The land of Soleden is dying because the sorceress queen hunts and kills the people who cared for all nature, the Feravolk. Through their special bond with animals, the Feravolk have become more than men. Faster, stronger, masters of camouflage and stealth. Only a Deliverer born the night of the Blood Moon can save them from extinction.
According to prophecy, Jayden is a Deliverer, but it’s not a destiny she wants. She has no sympathy for either side. The Feravolk killed her family, so they can die for all she cares. And fighting the queen with nothing but daggers and her special abilities—storm predicting—is a suicide mission. Destiny can pick someone else.
Except hiding from destiny proves difficult; Deliverers attract powerful Protectors. Jayden’s is one of the Feravolk, so he can’t be trusted. But he makes her feel safe. Makes her want to save his race. If she chooses to keep hiding, he’ll remain one of the hunted, but he’ll protect her even if it means his death if she faces the queen. Making the right choice has never been so excruciating, especially since the prophecy says nothing about the Deliverer’s success, or survival.
Genre: Fantasy adventure, Christian and secular, YA
Strong fantasy isn't usually my first choice of genre, but I was requested to read this and it's quite a fascinating story once we grasp it.
It's not the easiest plot to latch onto at the beginning. The story is told in third person with five alternating points of view, so initially we are shuttled from one perspective to another without knowing what's going on. Since the characters themselves aren't even clear about the happenings elsewhere in their realm, it stands to reason that the reader won't be either, until enough time has passed that we begin picking up the threads of the fast moving story, with its deception, violence, loyalty and adventure.
There are several main characters but foremost is Jayden. The story starts when her beloved parents and brothers are slaughtered trying to protect her from aggressive soldiers who attempt to abduct her. Jayden was a child born on the night of the Blood Moon. These young people have distinct, identifying birthmarks and unique skills that set them apart from others. Evidence seems to indicate that the Feravolk people are behind the attacks, giving her good reason to hate them.
Jayden's fiance, Ryan, is seriously injured with a poisonous arrow as he helps her escape, setting her off on a quest to save his life. It's vital to get hold of a specific rare herb which only grows in the Valley of Hidden Ones, where she and her friends must contend with dangerous animals, including unicorns. They are also forced into the proximity of the corrupt queen's royal army, who really are responsible for the attacks on Blood Moon children.
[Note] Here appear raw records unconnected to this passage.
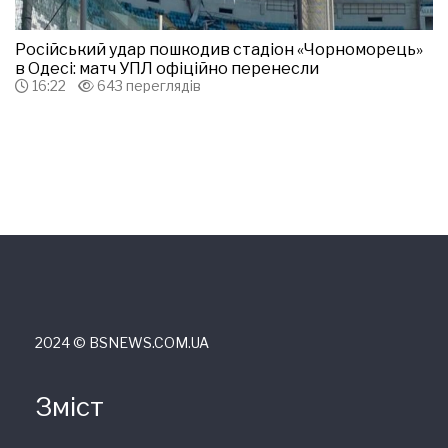
Російський удар пошкодив стадіон «Чорноморець»
в Одесі: матч УПЛ офіційно перенесли
16:22
643 переглядів
2024 © ВSNEWS.COM.UA
Зміст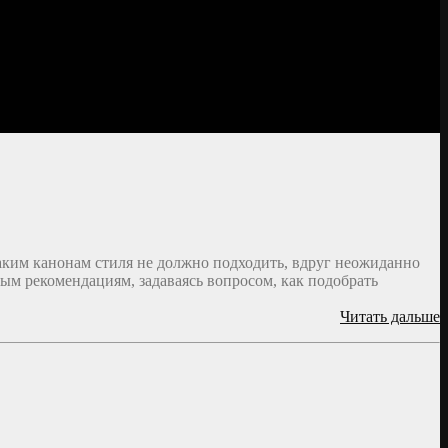
каким канонам стиля не должно подходить, вдруг неожиданно
ым рекомендациям, задаваясь вопросом, как подобрать
Читать дальше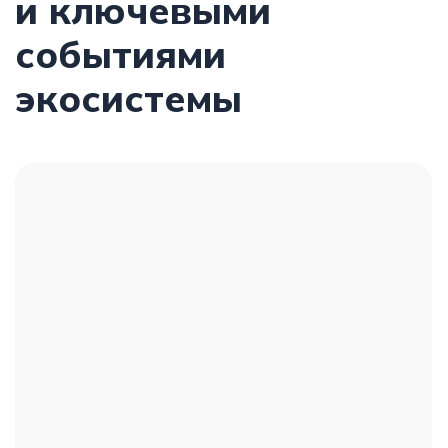
21 нояб и 14 дек
Конференция
«Кадровый голод»: как прошла
самая масштабная
конференция по дефициту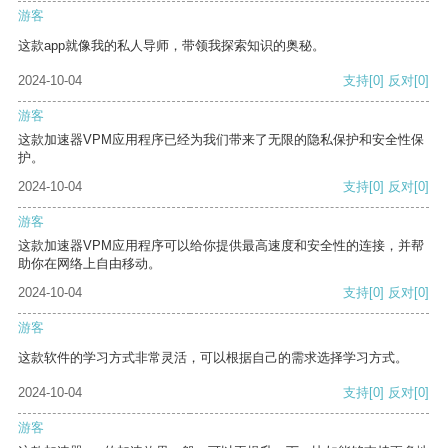
游客
这款app就像我的私人导师，带领我探索知识的奥秘。
2024-10-04
支持
[0]
反对
[0]
游客
这款加速器VPM应用程序已经为我们带来了无限的隐私保护和安全性保
护。
2024-10-04
支持
[0]
反对
[0]
游客
这款加速器VPM应用程序可以给你提供最高速度和安全性的连接，并帮
助你在网络上自由移动。
2024-10-04
支持
[0]
反对
[0]
游客
这款软件的学习方式非常灵活，可以根据自己的需求选择学习方式。
2024-10-04
支持
[0]
反对
[0]
游客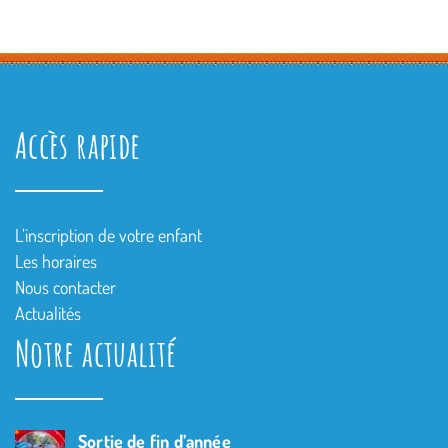
Accès rapide
L’inscription de votre enfant
Les horaires
Nous contacter
Actualités
Notre actualité
Sortie de fin d’année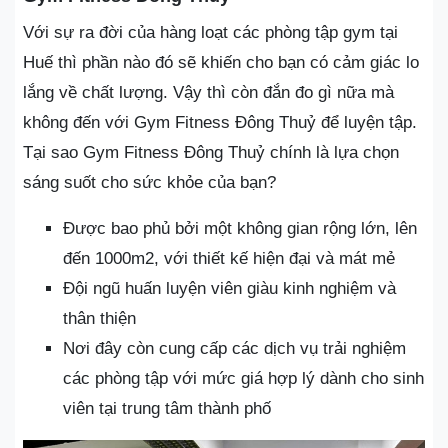
Với sự ra đời của hàng loạt các phòng tập gym tại
Huế thì phần nào đó sẽ khiến cho bạn có cảm giác lo
lắng về chất lượng. Vậy thì còn đắn đo gì nữa mà
không đến với Gym Fitness Đông Thuỷ để luyện tập.
Tại sao Gym Fitness Đông Thuỷ chính là lựa chọn
sáng suốt cho sức khỏe của bạn?
Được bao phủ bởi một không gian rộng lớn, lên
đến 1000m2, với thiết kế hiện đại và mát mẻ
Đội ngũ huấn luyện viên giàu kinh nghiệm và
thân thiện
Nơi đây còn cung cấp các dịch vụ trải nghiệm
các phòng tập với mức giá hợp lý dành cho sinh
viên tại trung tâm thành phố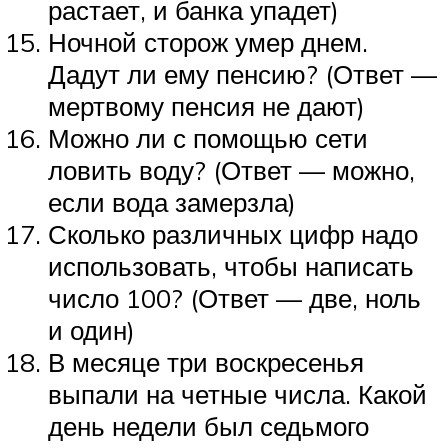
растает, и банка упадет)
Ночной сторож умер днем.
Дадут ли ему пенсию? (Ответ —
мертвому пенсия не дают)
Можно ли с помощью сети
ловить воду? (Ответ — можно,
если вода замерзла)
Сколько различных цифр надо
использовать, чтобы написать
число 100? (Ответ — две, ноль
и один)
В месяце три воскресенья
выпали на четные числа. Какой
день недели был седьмого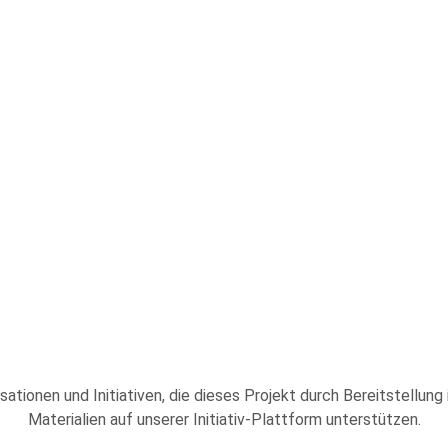
sationen und Initiativen, die dieses Projekt durch Bereitstellung
Materialien auf unserer Initiativ-Plattform unterstützen.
Jayden's companions include her protector, Logan, who happens to belong to the Feravolk, and his wolf companion Westwind. For those who enjoy lovers' triangles, there are emotional moments when Ryan's brother Ethan joins them, especially since he is a dashing and heroic main character himself. Jayden has always known she's never felt passionately in love with his brother, so the stage is set for tension.
The monarch, Idla, deserves to take her place in the ranks of literary evil queens. She has her own selfish reasons for wanting to get hold of all the Blood Moon children, and sneaky ways of setting about it. Other members of her court include Franco, her despicable son, Oswell, her chief advisor, and assassins Thea and Kara, the 'Destruction Sisters'. Logan's wife Rebekah is also forced into the queen's service, along with their son Connor, for reasons the reader has to discover.
There is a dark fairy tale feeling about Soleden, the setting, and the characters are endearing with lively dialogue and heroic perseverance. This book is almost 400 pages long and there are sequels coming, so readers who enjoy long, epic fantasy adventures should be well satisfied. However, others may find it a challenge, trying to make sense of a world we don't understand, and being forced into the head spaces of people who do.
Thanks to Net Galley and Enclave Publishing for my review copy.